"Now the objections center on the language of another time, the context of another era, because the values of today are uncomfortable with the values of yesterday. Well, that isn't enough for me."
Birth of a Notion
Jan. 7, 2011
Sometimes I get really frustrated with political correctness.
I mean, I understand the objective — which is to, ultimately, rid the culture and the language of things that are offensive to demographic groups that have faced discrimination in the past (and some continue to face it in the present) — and I applaud those efforts.
Those efforts are sincere and well–meaning, if misguided at times.
One such misguided effort was addressed today in a column by Bill McClellan of the St. Louis Post–Dispatch.
I don't read the Post–Dispatch regularly, but I have read it on the occasions when I have been in the St. Louis area, and I have always been impressed with the quality of its writing.
(Of course, as someone who has not only worked for newspapers but also studied their history in pursuit of my bachelor's and master's degrees, I am also influenced, I suppose, by the knowledge that the paper was founded by Joseph Pulitzer, who established the prestigious Pulitzer Prizes for exceptional journalism.)
It's been awhile since I've been in St. Louis, though, and I have heard that some things have changed. My friends who still live in the area tell me that, in addition to being printed on smaller pages, the newspaper relies much more on advertising and wire copy than it did.
But, in spite of all that, the writers at the Post–Dispatch still practice good, solid journalism, as far as I can see, and a good example of that is McClellan's column.
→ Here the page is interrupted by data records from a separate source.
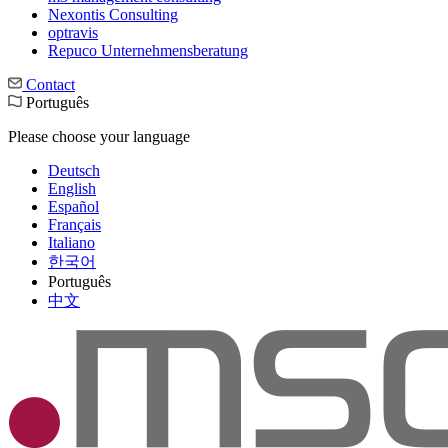
Nexontis Consulting
optravis
Repuco Unternehmensberatung
Contact
Português
Please choose your language
Deutsch
English
Español
Français
Italiano
한국어
Português
中文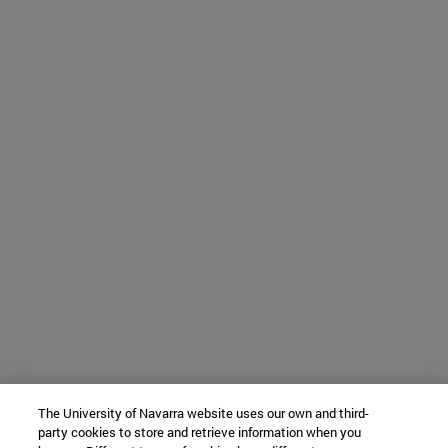
The University of Navarra website uses our own and third-
party cookies to store and retrieve information when you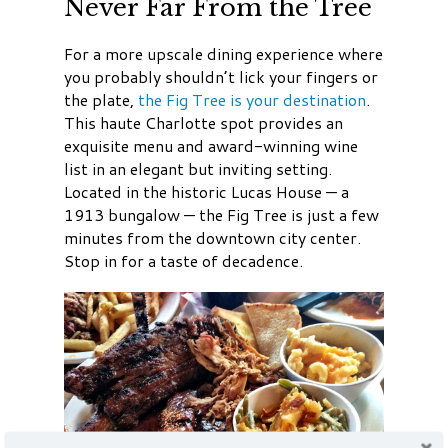
Never Far From the Tree
For a more upscale dining experience where
you probably shouldn’t lick your fingers or
the plate,
the Fig Tree is your destination
.
This haute Charlotte spot provides an
exquisite menu and award-winning wine
list in an elegant but inviting setting.
Located in the historic Lucas House — a
1913 bungalow — the Fig Tree is just a few
minutes from the downtown city center.
Stop in for a taste of decadence.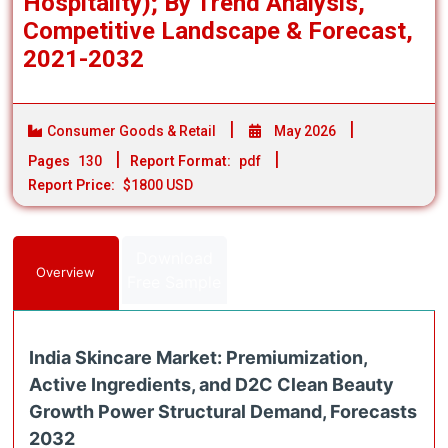
Hospitality); By Trend Analysis,
Competitive Landscape & Forecast,
2021-2032
Consumer Goods & Retail
May 2026
Pages
130
Report Format:
pdf
Report Price:
$1800 USD
Download
Overview
Free Sample
India Skincare Market: Premiumization,
Active Ingredients, and D2C Clean Beauty
Growth Power Structural Demand, Forecasts
2032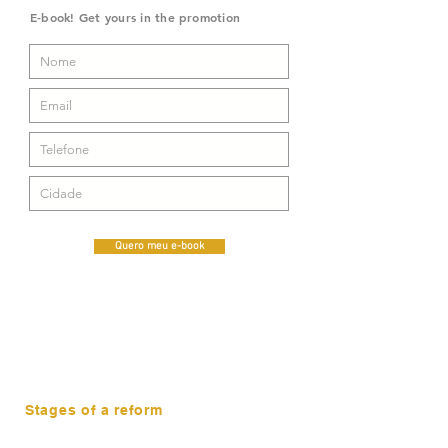
E-book! Get yours in the promotion
Quero meu e-book
Stages of a reform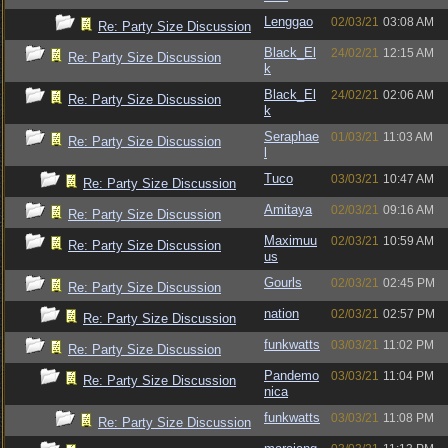
Lenggao
02/03/21
03:08 AM
Re: Party Size Discussion
Black_El
24/02/21
12:15 AM
Re: Party Size Discussion
k
Black_El
24/02/21
02:06 AM
Re: Party Size Discussion
k
Seraphae
01/03/21
11:03 AM
Re: Party Size Discussion
l
Tuco
03/03/21
10:47 AM
Re: Party Size Discussion
Amitaya
02/03/21
09:16 AM
Re: Party Size Discussion
Maximuu
02/03/21
10:59 AM
Re: Party Size Discussion
us
Gourls
02/03/21
02:45 PM
Re: Party Size Discussion
nation
02/03/21
02:57 PM
Re: Party Size Discussion
funkwatts
03/03/21
11:02 PM
Re: Party Size Discussion
Pandemo
03/03/21
11:04 PM
Re: Party Size Discussion
nica
funkwatts
03/03/21
11:08 PM
Re: Party Size Discussion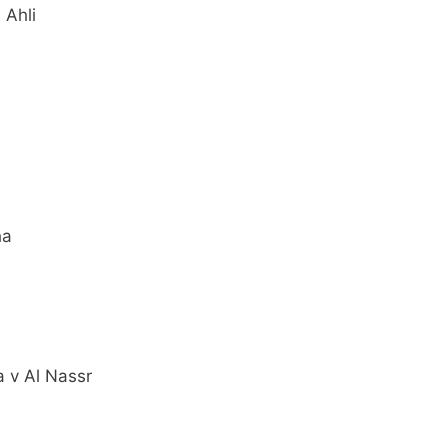
 Ahli
ha
 v Al Nassr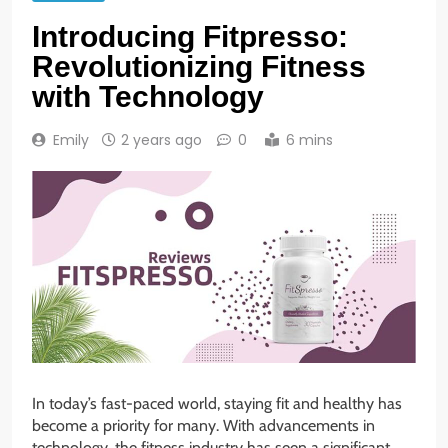
Introducing Fitpresso:
Revolutionizing Fitness
with Technology
Emily
2 years ago
0
6 mins
In today’s fast-paced world, staying fit and healthy has
become a priority for many. With advancements in
technology, the fitness industry has seen a significant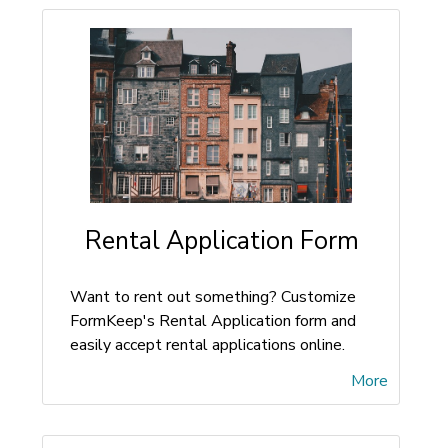
Rental Application Form
Want to rent out something? Customize
FormKeep's Rental Application form and
easily accept rental applications online.
More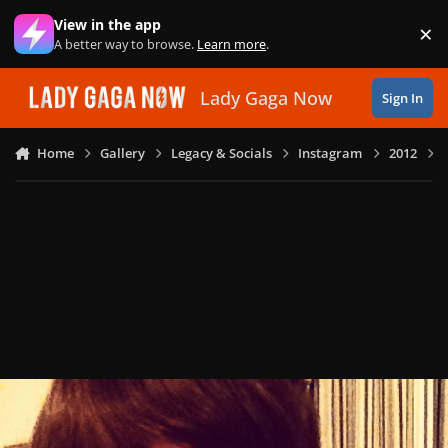
Skip to content
View in the app
×
Di
A better way to browse.
Learn more
.
Lady Gaga Now
Sign In
Home
Gallery
Legacy & Socials
Instagram
2012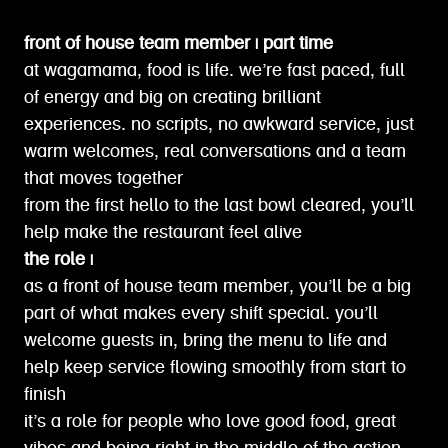
front of house team member | part time
at wagamama, food is life. we’re fast paced, full
of energy and big on creating brilliant
experiences. no scripts, no awkward service, just
warm welcomes, real conversations and a team
that moves together
from the first hello to the last bowl cleared, you’ll
help make the restaurant feel alive
the role |
as a front of house team member, you’ll be a big
part of what makes every shift special. you’ll
welcome guests in, bring the menu to life and
help keep service flowing smoothly from start to
finish
it’s a role for people who love good food, great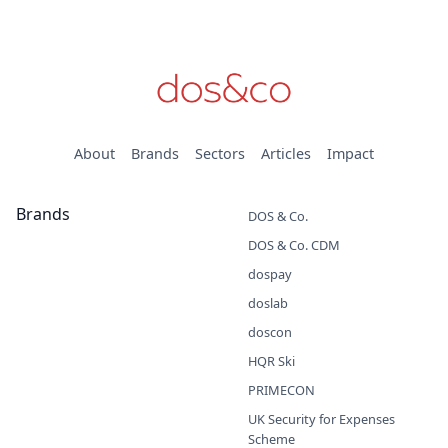
About
Brands
Sectors
Articles
Impact
Brands
DOS & Co.
DOS & Co. CDM
dospay
doslab
doscon
HQR Ski
PRIMECON
UK Security for Expenses
Scheme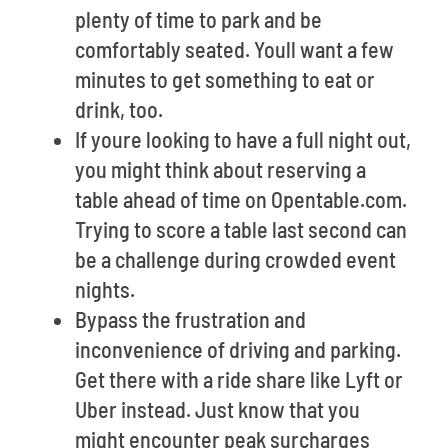
plenty of time to park and be
comfortably seated. Youll want a few
minutes to get something to eat or
drink, too.
If youre looking to have a full night out,
you might think about reserving a
table ahead of time on Opentable.com.
Trying to score a table last second can
be a challenge during crowded event
nights.
Bypass the frustration and
inconvenience of driving and parking.
Get there with a ride share like Lyft or
Uber instead. Just know that you
might encounter peak surcharges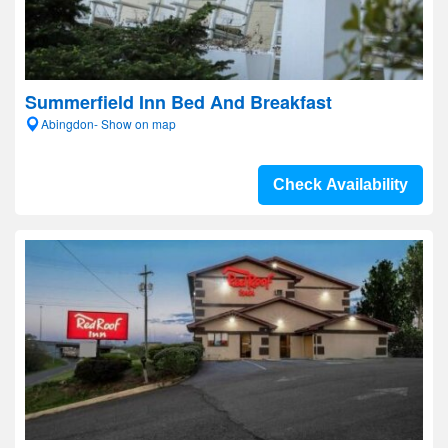
Summerfield Inn Bed And Breakfast
Abingdon- Show on map
Check Availability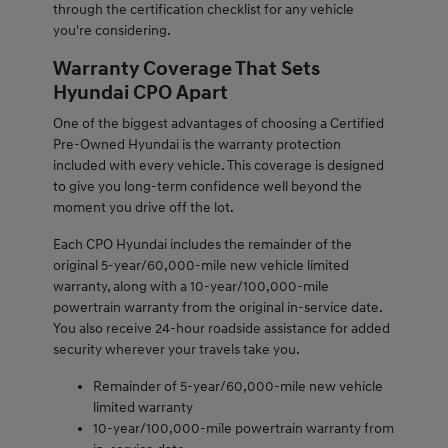
through the certification checklist for any vehicle
you're considering.
Warranty Coverage That Sets
Hyundai CPO Apart
One of the biggest advantages of choosing a Certified
Pre-Owned Hyundai is the warranty protection
included with every vehicle. This coverage is designed
to give you long-term confidence well beyond the
moment you drive off the lot.
Each CPO Hyundai includes the remainder of the
original 5-year/60,000-mile new vehicle limited
warranty, along with a 10-year/100,000-mile
powertrain warranty from the original in-service date.
You also receive 24-hour roadside assistance for added
security wherever your travels take you.
Remainder of 5-year/60,000-mile new vehicle
limited warranty
10-year/100,000-mile powertrain warranty from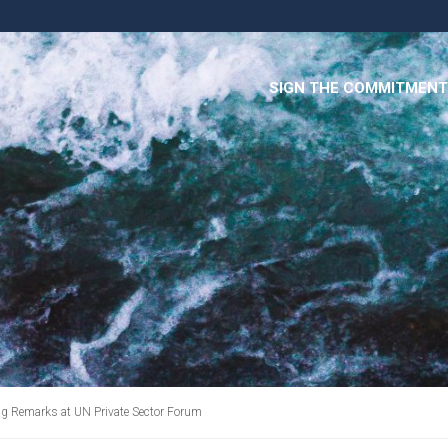
SIGN THE COMMITMENT
ng Remarks at UN Private Sector Forum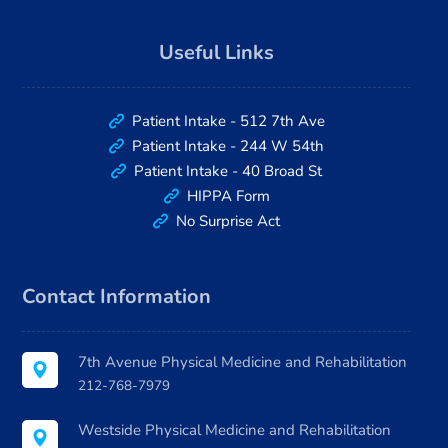
Useful Links
Patient Intake - 512 7th Ave
Patient Intake - 244 W 54th
Patient Intake - 40 Broad St
HIPPA Form
No Surprise Act
Contact Information
7th Avenue Physical Medicine and Rehabilitation
212-768-7979
Westside Physical Medicine and Rehabilitation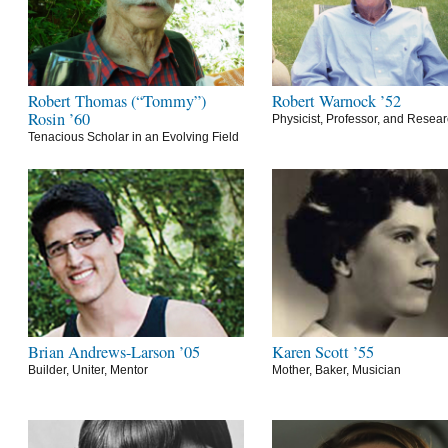
Robert Thomas (“Tommy”)
Robert Warnock ’52
Rosin ’60
Physicist, Professor, and Resea
Tenacious Scholar in an Evolving Field
Brian Andrews-Larson ’05
Karen Scott ’55
Builder, Uniter, Mentor
Mother, Baker, Musician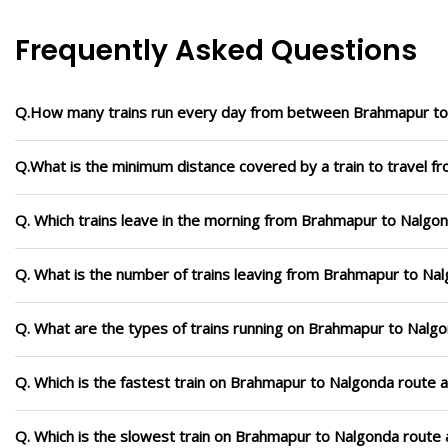
Frequently Asked Questions
Q.How many trains run every day from between Brahmapur t
Q.What is the minimum distance covered by a train to travel 
Q. Which trains leave in the morning from Brahmapur to Nalgo
Q. What is the number of trains leaving from Brahmapur to Na
Q. What are the types of trains running on Brahmapur to Nalg
Q. Which is the fastest train on Brahmapur to Nalgonda route a
Q. Which is the slowest train on Brahmapur to Nalgonda route 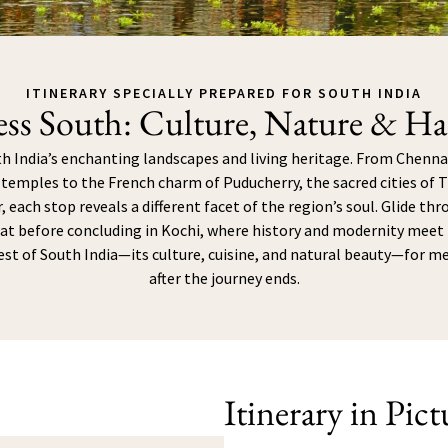
ITINERARY SPECIALLY PREPARED FOR SOUTH INDIA
ess South: Culture, Nature & H
 India’s enchanting landscapes and living heritage. From Chennai
emples to the French charm of Puducherry, the sacred cities of 
, each stop reveals a different facet of the region’s soul. Glide th
t before concluding in Kochi, where history and modernity meet i
est of South India—its culture, cuisine, and natural beauty—for m
after the journey ends.
Itinerary in Pict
Apparently, he wrote a column last weekend about American military involvement in Libya. Originally, he had compared American military activity to a "tar baby" and was informed by an editor that the term was considered racist. The editor recommended changing the comparison to "swamp," presumably to prevent the message from being lost in a debate over semantics.
McClellan acknowledged that he understood why his editor felt the change was necessary, and he was glad that his point could be preserved without being lost in a distracting — and, frankly, irrelevant — argument.
Nevertheless, McClellan wrote, "I found the whole thing unsettling and sad."
I understood immediately what he meant. It's the same thing I wrote about earlier this year.
I've always been a writer, and I am against the needless, unjustified intrusion of 21st century sensibilities on 19th century writings (and, in my opinion, it is always unjustified).
McClellan's column ought to be read in full, but still I feel compelled to quote him — because he makes his point so well.
The Tar Baby story, as McClellan observes, "was an African–American folktale, part of a series of such tales collected by Joel Chandler Harris and published in 1881. And when I say African–American, I mean the original African–Americans, the slaves. "
Those slaves, he continues, were storytellers. "Their slavemasters kept them illiterate, so they developed an oral tradition." And there was wisdom in those stories.
McClellan speculates that those slaves would be pleased to know that we still tell their stories.
"Except we don't," he writes. "We're censoring them now, and we're doing so on behalf of the descendants of the storytellers."
McClellan asserts — correctly — that there is nothing racist about the term "tar baby," that it is a much better, much more accurate analogy for what is happening in Libya than "swamp" is.
"It describes a matter in which you thoughtlessly but intentionally involve yourself and from which you cannot extricate yourself," McClellan writes. "There is nothing quite like the term. You can wander into a swamp, or stumble into quicksand, but you don't do so willfully."
There's nothing even remotely racist about it.